With JSA, The Twelve, and now Project Superheroes, it seems as if superhero narratives about WW II (or, rather, those of the capes-and-masks set who fought in the conflict) are the hot topic in comics. Not that they ever really were an obscure topic in the medium. Maybe there has been a continual hearkening back to that time of real heroes and villains because that black/white dichotomy was the fuel by which the comic book superheroes operated.
I've always been a big fan of the Justice Society and the All-Star Squadron. I consider Roy Thomas the master at these narratives, skillfully weaving the lives, personalities, histories, and words of a huge cast while at the same time crafting stories that both echo the past but somehow remain relevant.
There are three World War II superhero team books on the stands at the present (Image Comics' upcoming Next Issue Project possibly making it four).

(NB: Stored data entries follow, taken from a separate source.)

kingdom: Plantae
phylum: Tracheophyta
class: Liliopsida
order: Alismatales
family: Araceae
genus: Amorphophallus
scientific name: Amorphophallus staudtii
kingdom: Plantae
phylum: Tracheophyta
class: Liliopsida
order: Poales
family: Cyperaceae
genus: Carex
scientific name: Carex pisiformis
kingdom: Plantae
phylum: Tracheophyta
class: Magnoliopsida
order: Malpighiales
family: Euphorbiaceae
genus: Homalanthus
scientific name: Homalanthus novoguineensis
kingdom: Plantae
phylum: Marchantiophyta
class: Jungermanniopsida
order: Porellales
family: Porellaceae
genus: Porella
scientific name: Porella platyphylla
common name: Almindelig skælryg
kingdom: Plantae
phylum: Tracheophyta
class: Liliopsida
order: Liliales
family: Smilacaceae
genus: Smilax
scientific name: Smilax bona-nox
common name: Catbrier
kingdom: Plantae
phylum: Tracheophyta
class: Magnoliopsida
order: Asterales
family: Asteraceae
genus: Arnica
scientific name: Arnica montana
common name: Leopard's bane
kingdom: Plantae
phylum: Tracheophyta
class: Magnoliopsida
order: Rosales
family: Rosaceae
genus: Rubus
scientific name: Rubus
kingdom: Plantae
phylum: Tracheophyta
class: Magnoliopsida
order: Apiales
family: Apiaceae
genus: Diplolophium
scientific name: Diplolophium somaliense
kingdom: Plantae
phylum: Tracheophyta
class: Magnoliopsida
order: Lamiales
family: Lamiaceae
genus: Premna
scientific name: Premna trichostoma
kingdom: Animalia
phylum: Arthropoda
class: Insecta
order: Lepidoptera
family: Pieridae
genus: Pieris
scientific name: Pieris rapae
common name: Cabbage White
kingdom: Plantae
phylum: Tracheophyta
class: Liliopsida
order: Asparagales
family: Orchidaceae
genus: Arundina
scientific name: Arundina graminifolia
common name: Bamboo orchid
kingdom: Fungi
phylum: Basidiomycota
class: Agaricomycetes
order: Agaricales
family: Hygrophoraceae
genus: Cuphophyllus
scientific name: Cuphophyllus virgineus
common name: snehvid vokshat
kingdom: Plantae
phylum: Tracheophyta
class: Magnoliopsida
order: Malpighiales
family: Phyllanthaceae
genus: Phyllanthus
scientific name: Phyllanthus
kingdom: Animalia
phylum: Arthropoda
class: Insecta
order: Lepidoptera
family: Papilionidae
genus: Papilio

Let's take a quick look at their most recent issues:
The Twelve #2
The mini-series is billed as a "book-length thriller," and it certainly lives up to its name. Last issue dealt with a lot of exposition, tracing how this team of superheroes from the 1940s ended up in our present; but #2 really delves into the histories and motivations of the characters, setting up a number or intriguing bits that will most certainly be crucial plot points later on. The art in this book, by Chris Weston, is a stand-out; the full-page shot of Captain Wonder cradling his wife's grave is particularly exquisite. Looking forward to more.
I really wanted to like this issue -- I mean, with gorgeous covers like this by Alex Ross, how can you not like it? Several reasons. First, though Geoff Johns is certainly an accomplished writer, he clearly needed tighter editing in this book. The opening, with an ensemble cast futzing around at the boxing ring, was muddled and went on for far too long.
Plus, I have a really hard time believing that Jakeem Thunder, even given his young age, would spout out "Who's the Asian hottie?" when first faced with the new Judomaster. If there was any character who I pitied in this issue, it was her, being surrounded by a bunch of back-slapping assholes.
The sequence with John Irons was also in need of some editing/quality control; John's opening dialog with his wife sounded like pure exposition devoid of any human quality. And Dale Eaglesham's art, while reminiscent of that great Stephen Sadowski work on the previous JSA, has occasional difficulty in getting from point A to point B in the visual storytelling.
In fact, the only saving grace of this issue, as far as I was concerned, was the introduction of the new Amazing Man, a character I always liked. Clad in a new dasheeki-inspired costume and possessing a backstory interwoven with the Katrina tragedy, he is a character I want to know more about (and who bears more than a passing resemblance to Ving Rhames. Or Jim Brown. Pick your era.).
Project Superpowers #0
Speaking of Sadowski, here he is in the debut issue of Project Superpowers by Dynamite Entertainment -- again with a cover by Alex Ross. I really enjoyed this book, and appreciated the unexpected twists and turns the story took. Project Superpowers has more in common with The Twelve than JSA, in the darkness of the storyline and the far grayer tone of the heroes' mission and morality.
That said, Jim Krueger's writing could have been edited down a bit, for the sheer volume of words used; though of course in any first issue there is need for a certain amount of exposition.
As for the look of the book, the art direction by Alex Ross for the book really shows. And the designs of such classic characters as The Black Terror, The Face, and "The Death-Defying Devil" are truly eye-catching and an added value to Dynamite's stable of properties.